* DOCUMENT EXCERPT:
= = = = =
The high theists of the world know The Wholly Other, since they know, that they know little or nothing of being much less than non-being. They confess that they are quite ignorant of the Total Other. They understand, as Isaiah the prophet also understood; “His ways are not our ways and His thoughts are not our thoughts.” To them the word God is a symbol which stands for the limits of their knowledge. This knowledge calls for humility and they are careful not to over speak on the subject of the deity. As one old seer said, those that don’t know speak and those that know do not speak.

You may ask, “Are you saying we can know nothing of non-being?”  No, I am saying that you can only know what He has revealed to you. How does He reveal Himself? One way is through nature and the study of it, that is science. The study of nature has reviewed how great and powerful the Wholly Other is and how different he is from humanity. This knowledge should create awe and wonder in ones spirit, which is true spiritual worship. Unfortunately, many that study nature end up worshipping nature, failing to see that she is an arrow pointing to that which is beyond her. As the seer says when the prophet points at the moon the majority look at his thumb. For many science and religion has become the study of the thumb.

Some may say that this Wholly Other dwells in a cloud of darkness and mystery. Why does he hide Himself? Why does He not reveal Himself? Well, I do not think He is the problem, I think the trouble lays elsewhere. Could it be that He is so awesome and so glorious that in our present form we cannot approach Him without melting into nothingness. This unapproachableness is pointed out in the bible when God tells Moses, “You cannot see my face, for no one may see me and live.” (Exodus 33:20)

There is the real possibility that the darkness that hides the Wholly Other is the darkness that is in the human heart. Jesus said, blessed are the pure in heart for they shall see God”. Now by pure in heart I do not think Jesus is talking about not having impure thoughts e.g. lust, greed, etc. but rather having the right focus of one’s own being. He refers to this as the single eye. “The eye is the lamp of the body. If your eyes are good, your whole body will be full of light.  But if your eyes are bad, your whole body will be full of darkness. If then the light within you is darkness, how great is that darkness! (Matt 6:22-23).This may be why children find it easy to see God until their parents or their culture (which includes religion) fill their eyes with darkness and forces them to see the world through dark colored glasses. It is no wonder Jesus said “unless you convert and become like little children you will in no way, enter the kingdom of God.” So, let’s stop blaming God and the devil for our bad eyes and poor sight.  For that matter let’s stop blaming our parents and culture and accept responsibility for the condition of our own heart. Our hearts are filled with darkness because we have made God too small and are about the business of building idols.

Then, there is the Bible. What is the Bible? The Bible is a collection of writings from men who were searching for the Totally Other. It is the history of their journey and their interaction with the Uncreated One. It records their successes and their failures. It shows them as groping, sometimes searching as a lost children would search for their parent and slowly, in due course growing into adolescence. The Bible also reminds us that the story is not over and that adulthood is still away off.

What about the contradictions and mistakes in it? Would you not expect to find a few anomalies and problems in any writings trying to explain the Total Other? It is a book of symbols that point to something that is on the border of human knowledge, known yet unknown. The Bible itself is a symbol which claimed to be both human and divine. The divine part is perfect in doing what it was created for, which is the building of souls as they journeyed towards the Totally Other.

However, there is a consistent theme and a trend that run though the whole of Scriptures, which connects all of its parts, though sometimes overshadowed, it is always there. It is the central symbol of Scriptures and God’s people throughout the ages. We could summarize that one central symbol with the word ‘someone’. Someone is coming, someone is here and someone is coming again.
= = = = =
* DATA SECTION:
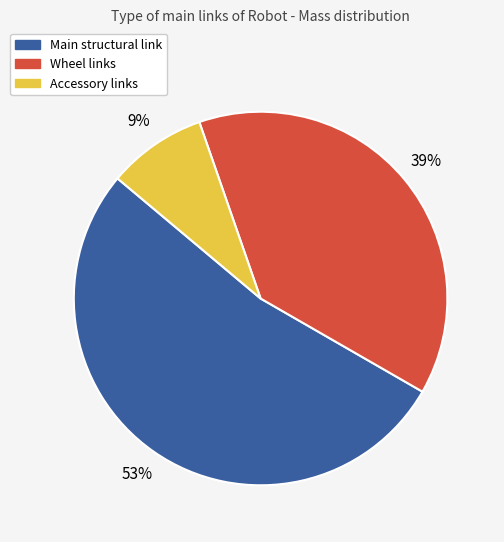

To the nearest percent, what is the difference between the largest and smallest slice percentages?

44%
= = = = =
* REQUIRED WORK:
**A.** In the essay about the Wholly Other, what single word does the writer say could summarize the central symbol of Scripture?
**B.** Transcribe the passage of the essay about the Wholly Other starting at "The high theists" and ending at "do not speak.".

* REPLIES:
**A.** The word "someone."

**B.**
The high theists of the world know The Wholly Other, since they know, that they know little or nothing of being much less than non-being. They confess that they are quite ignorant of the Total Other. They understand, as Isaiah the prophet also understood; “His ways are not our ways and His thoughts are not our thoughts.” To them the word God is a symbol which stands for the limits of their knowledge. This knowledge calls for humility and they are careful not to over speak on the subject of the deity. As one old seer said, those that don’t know speak and those that know do not speak.